From: "Johannes Schindelin via GitGitGadget" <gitgitgadget@gmail.com>
To: git@vger.kernel.org
Cc: "Derrick Stolee" <stolee@gmail.com>,
"Torsten Bögershausen" <tboegi@web.de>,
"Jeff King" <peff@peff.net>, "Patrick Steinhardt" <ps@pks.im>,
"Johannes Schindelin" <johannes.schindelin@gmx.de>,
"Johannes Schindelin" <johannes.schindelin@gmx.de>
Subject: [PATCH v3 07/11] test-tool synthesize: use the unsafe hash for speed
Date: Fri, 08 May 2026 08:16:45 +0000 [thread overview]
Message-ID: <4f207c8a470af1f8cf00c704043dfa94e6e1420d.1778228209.git.gitgitgadget@gmail.com> (raw)
In-Reply-To: <pull.2102.v3.git.1778228209.gitgitgadget@gmail.com>
From: Johannes Schindelin <johannes.schindelin@gmx.de>
Jeff King pointed out on the mailing list [1] that t5608's new >4GB
test cases dominate the entire test suite runtime: 160 seconds on his
laptop when the rest of the suite finishes in under 90 seconds, and
305-850 seconds across CI jobs. The bottleneck is that the synthesize
helper hashes roughly 8 GB of data through SHA-1 (4 GB for the pack
checksum plus 4 GB for the blob OID) for a 4 GB+1 blob.

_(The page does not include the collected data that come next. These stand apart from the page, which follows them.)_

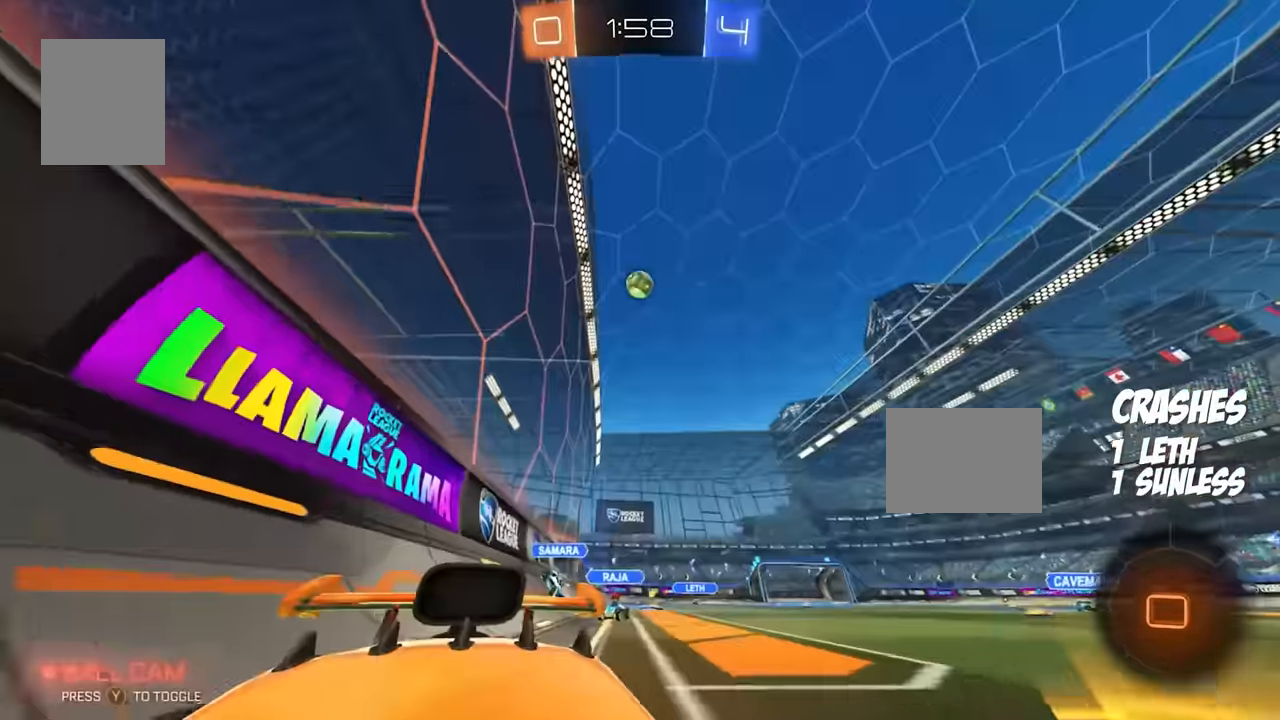
{"buttons": ["X", "R2"], "events": [[250, "Y", "down"], [350, "Y", "up"], [400, "X", "down"]]}
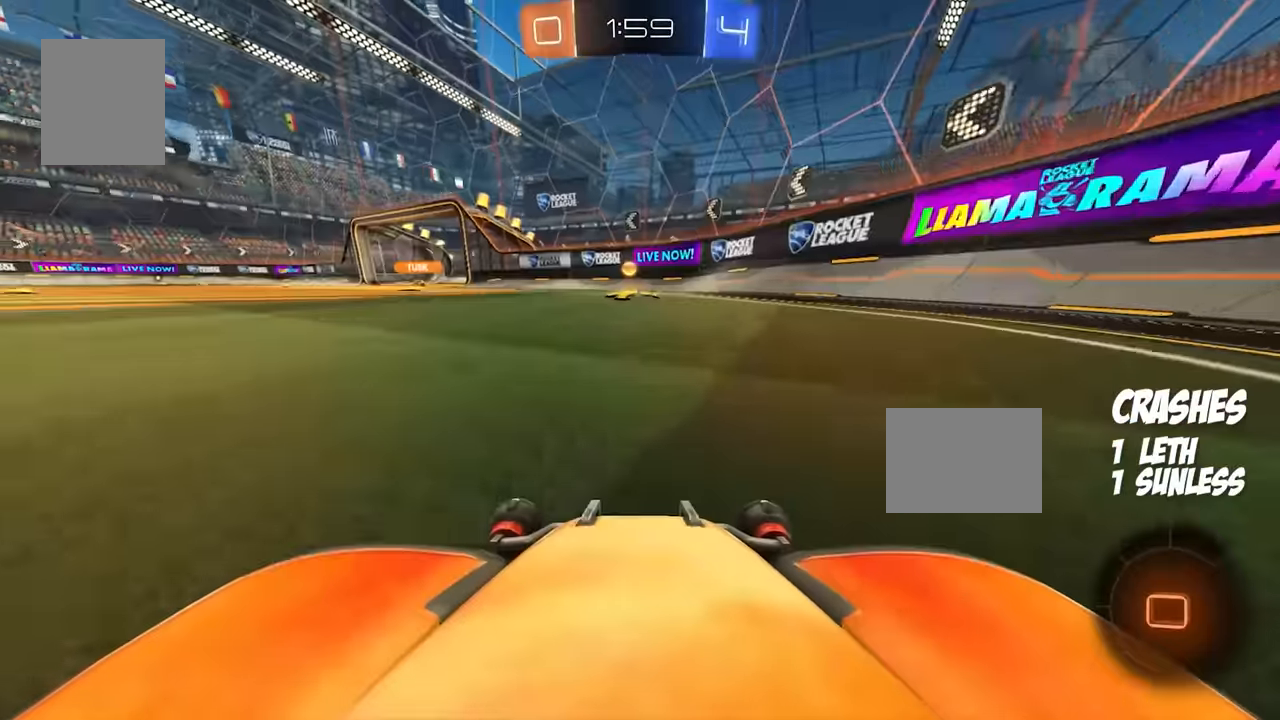
{"buttons": ["X", "R2"], "events": [[350, "Y", "down"], [417, "Y", "up"]]}
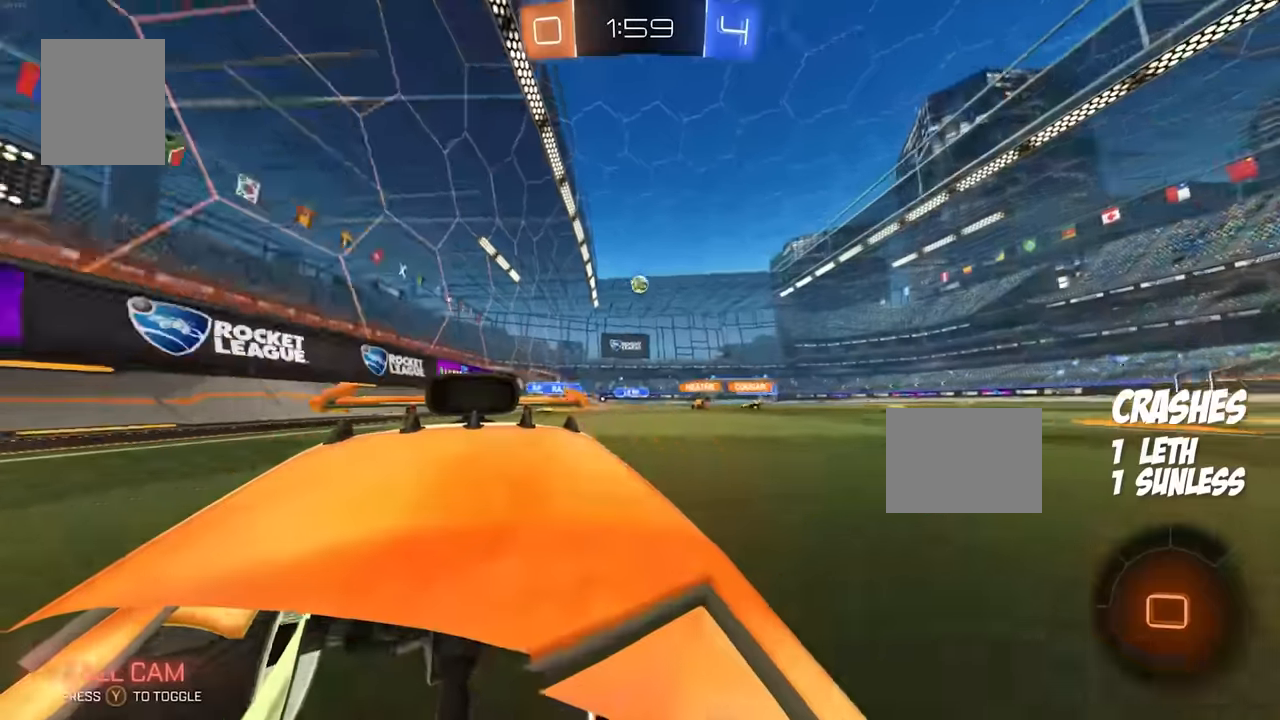
{"buttons": ["R2"], "events": [[283, "X", "up"], [433, "R2", "up"], [483, "R2", "down"]]}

Since the helper generates known test data, collision detection is
unnecessary. Switch from repo->hash_algo to unsafe_hash_algo(), which
uses hardware-accelerated SHA-1 (via OpenSSL or Apple CommonCrypto)
when available.
Benchmarks on an x86_64 machine generating a 4 GB+1 pack (2 runs
each, interleaved):
SHA-1 backend Run 1 Run 2
SHA1DC (safe) 75s 80s
OpenSSL (unsafe) 21s 19s
The effect scales linearly. At 64 MB with 10 randomized interleaved
runs, the OpenSSL unsafe backend shows a 5.4x improvement (median
0.202s vs 1.088s) with tight variance (stdev 0.028s vs 0.095s).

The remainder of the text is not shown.